Exact reproduction of the listing is required. Pictures are not reproduced.

- - -

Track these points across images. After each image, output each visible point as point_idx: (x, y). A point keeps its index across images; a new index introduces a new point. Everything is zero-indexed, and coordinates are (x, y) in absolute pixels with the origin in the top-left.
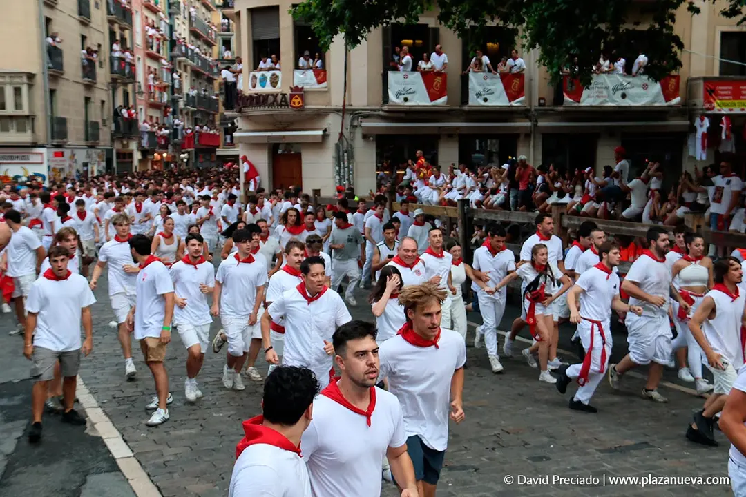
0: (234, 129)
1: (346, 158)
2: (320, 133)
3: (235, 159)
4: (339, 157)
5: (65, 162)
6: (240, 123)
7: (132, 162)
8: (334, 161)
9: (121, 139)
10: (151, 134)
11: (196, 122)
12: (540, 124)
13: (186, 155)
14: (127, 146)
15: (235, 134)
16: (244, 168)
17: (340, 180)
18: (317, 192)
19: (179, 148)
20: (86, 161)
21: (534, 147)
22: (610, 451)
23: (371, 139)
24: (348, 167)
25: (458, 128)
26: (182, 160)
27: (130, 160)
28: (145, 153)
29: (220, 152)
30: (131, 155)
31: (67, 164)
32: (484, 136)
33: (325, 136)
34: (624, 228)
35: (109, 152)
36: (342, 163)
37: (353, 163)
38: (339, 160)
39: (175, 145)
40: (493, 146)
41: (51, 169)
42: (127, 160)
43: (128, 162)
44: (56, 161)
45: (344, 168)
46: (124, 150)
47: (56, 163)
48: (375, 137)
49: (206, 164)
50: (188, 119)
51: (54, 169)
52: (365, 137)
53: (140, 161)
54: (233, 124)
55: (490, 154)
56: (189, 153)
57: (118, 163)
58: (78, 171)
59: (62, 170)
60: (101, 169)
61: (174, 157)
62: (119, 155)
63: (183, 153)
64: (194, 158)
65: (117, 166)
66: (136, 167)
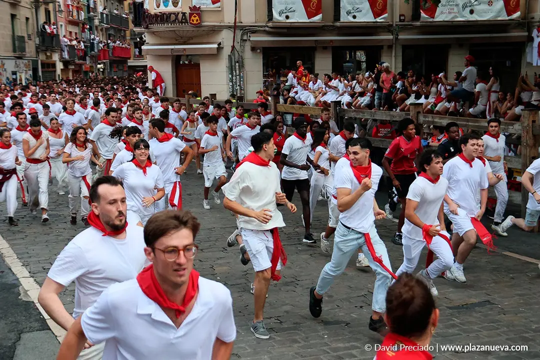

- - -

Output for this task:
Track these points across images. After each image, output each visible point as point_idx: (x, y). A point keeps its index across images; a new index introduces a new point. Everything is zero-indexed, and coordinates are (x, y) in absolute pixels with the origin in the top-left.
0: (234, 129)
1: (346, 158)
2: (320, 133)
3: (235, 159)
4: (339, 157)
5: (65, 162)
6: (240, 123)
7: (132, 162)
8: (334, 161)
9: (121, 139)
10: (151, 134)
11: (196, 122)
12: (540, 124)
13: (186, 155)
14: (127, 146)
15: (235, 134)
16: (244, 168)
17: (340, 180)
18: (317, 192)
19: (179, 148)
20: (86, 161)
21: (534, 147)
22: (610, 451)
23: (371, 139)
24: (348, 167)
25: (458, 128)
26: (182, 160)
27: (130, 160)
28: (145, 153)
29: (220, 152)
30: (131, 155)
31: (67, 164)
32: (484, 136)
33: (325, 136)
34: (624, 228)
35: (109, 152)
36: (342, 163)
37: (353, 163)
38: (339, 160)
39: (175, 145)
40: (493, 146)
41: (51, 169)
42: (127, 160)
43: (128, 162)
44: (56, 161)
45: (344, 168)
46: (124, 150)
47: (56, 163)
48: (375, 137)
49: (206, 164)
50: (188, 119)
51: (54, 169)
52: (365, 137)
53: (140, 161)
54: (233, 124)
55: (490, 154)
56: (189, 153)
57: (118, 163)
58: (78, 171)
59: (62, 170)
60: (101, 169)
61: (174, 157)
62: (119, 155)
63: (183, 153)
64: (194, 158)
65: (117, 166)
66: (136, 167)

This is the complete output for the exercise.